A new study by researchers at UCLA and the University of Leicester in the United Kingdom has advanced knowledge on how the brain forms new memories. The findings could result in the development of new therapies to prevent cognitive impairment in Alzheimer’s and other neurodegenerative diseases.
The study authors note that their study is the first of its kind; they found that neurons in a specific area of the brain play a key role in rapidly forming memories regarding every day events; they examined neurons in the medial temporal lobe associated with episodic memory, which entails one’s ability to consciously recall experienced events and situations such as running into an old classmate at the movies. Episodic memory logs these unique experiences and relies on the very rapid formation of new associations in the brain.
The researchers were able to record individual neurons in the medial temporal lobe and discovered that the cells changed their firing to encode new associations at the exact moment of the experience, explained senior author Dr. Itzhak Fried, professor of neurosurgery and psychiatry and biobehavioral sciences at the David Geffen School of Medicine at UCLA and the Semel Institute for Neuroscience and Human Behavior.
Dr. Fried said, “This study goes into the heart of the neural code underlying one of the most fundamental aspects of human cognition and memory, namely the formation of associations. The astonishing finding was that this basic code is so explicit at the level of individual neurons in the human brain. Recording such activity of even one lonely cell in a multitude of billions of neurons in the brain of a patient on a hospital ward is a technical achievement that only a few places in the world can achieve.”
The study group comprised 14 patients with severe epilepsy who were hospitalized at UCLA and had electrodes implanted in their brains to identify the seizure focus for possible surgical treatment.

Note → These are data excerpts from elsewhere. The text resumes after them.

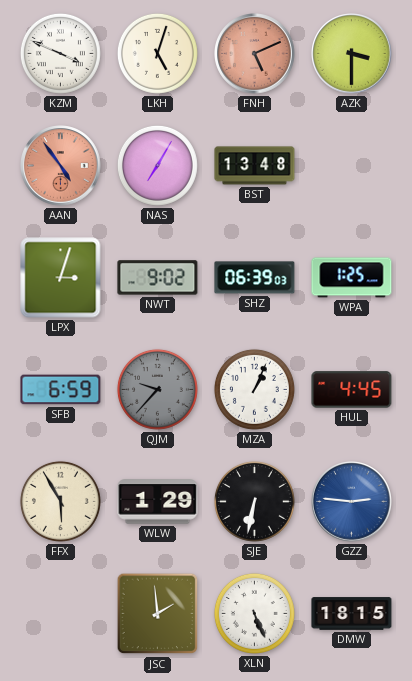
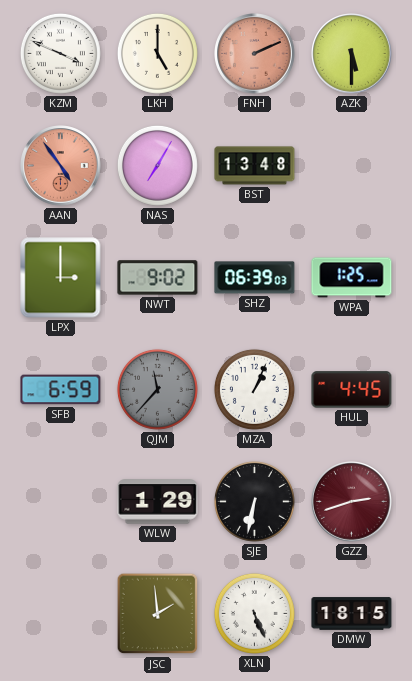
LKH: 5:03 -> 5:00
FNH: 5:11 -> 2:11
AZK: 3:30 -> 5:30
LPX: 3:03 -> 3:00
QJM: 9:37 -> 11:37
FFX: 5:55 -> none
GZZ: 2:46 -> 2:42
GZZ dial: blue -> burgundy
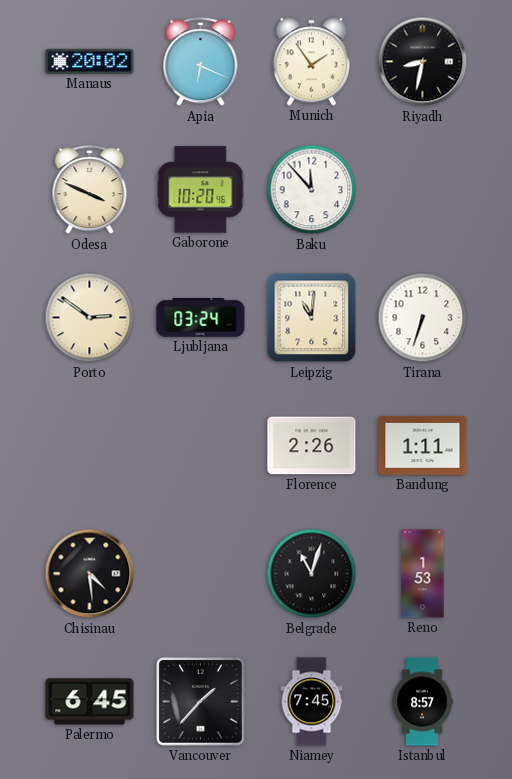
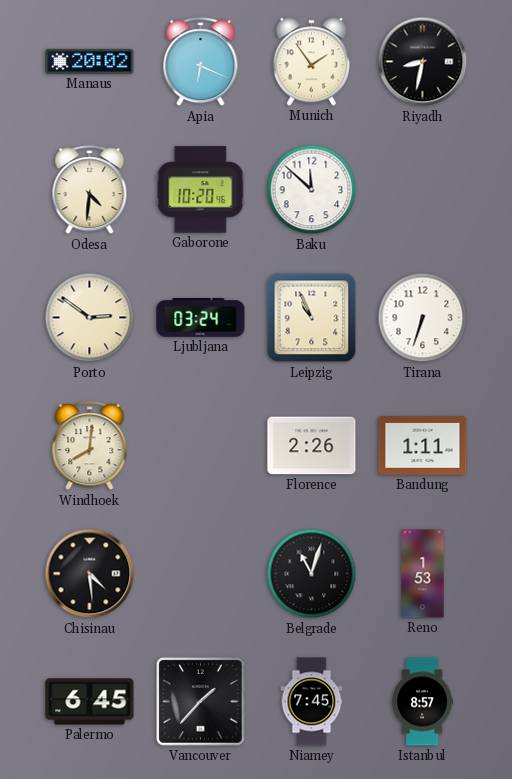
Odesa: 3:49 -> 4:31
Baku: 11:53 -> 11:52
Leipzig: 11:01 -> 10:56
Windhoek: none -> 8:01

The brain recordings in this study, where more than 600 medial temporal lobe neurons were identified, took five years and involved showing the subjects pairs of unrelated pictures, one of a person and another of a place, to construct a meaningful association that modeled the episodic memory of meeting a person in a particular place, explained first author Matias J. Ison, PhD, a lecturer in bioengineering in the Department of Engineering, at the University of Leicester in the United Kingdom.
The patients viewed approximately 100 pictures of celebrities, animals and places, and the researchers analyzed the encoding activity of the individual neurons in the brain as the images registered. With this first analysis, the team was able to find neurons that responded to one or more pictures. During a second analysis, they created contextual composite images showing a person at a place, e.g., meeting Clint Eastwood at the Statue of Liberty, and followed the activity of individual neurons while the patients learned these associations.
“This study looks at the single neuron correlates of the learning of new contextual associations in the human brain, and we were able to show for the first time that the speed at which complex associations are encoded is compatible with the basic mechanisms of episodic memory creation,” explained Dr. Ison. He added, “We had hypothesized that we’d be able to see some changes in the firing of the neurons. But the astonishing fact was that these changes were dramatic, in the sense of neurons being very silent or very active, and that it occurred at the exact moment of learning.”
Dr. Fried noted that understanding the basis of episodic memory formation is a key factor in neuroscience and may be of important clinical significance because this type of memory is affected in patients suffering from Alzheimer’s and other neurological diseases. He explained, “The loss of memory function is one of the most devastating afflictions of the human condition. This study looking at the basic underpinnings of the inception of associations is an important step in understanding the physiological basis required for the development of novel interfaces with the human brain that may one day improve the lives of neurological patients with memory impairment.” Dr, Fried also oversees a large team at UCLA that is currently engaged in a multidisciplinary effort to develop both software and hardware for a neuro-prosthetic device, which may restore episodic memory function in neurological patients.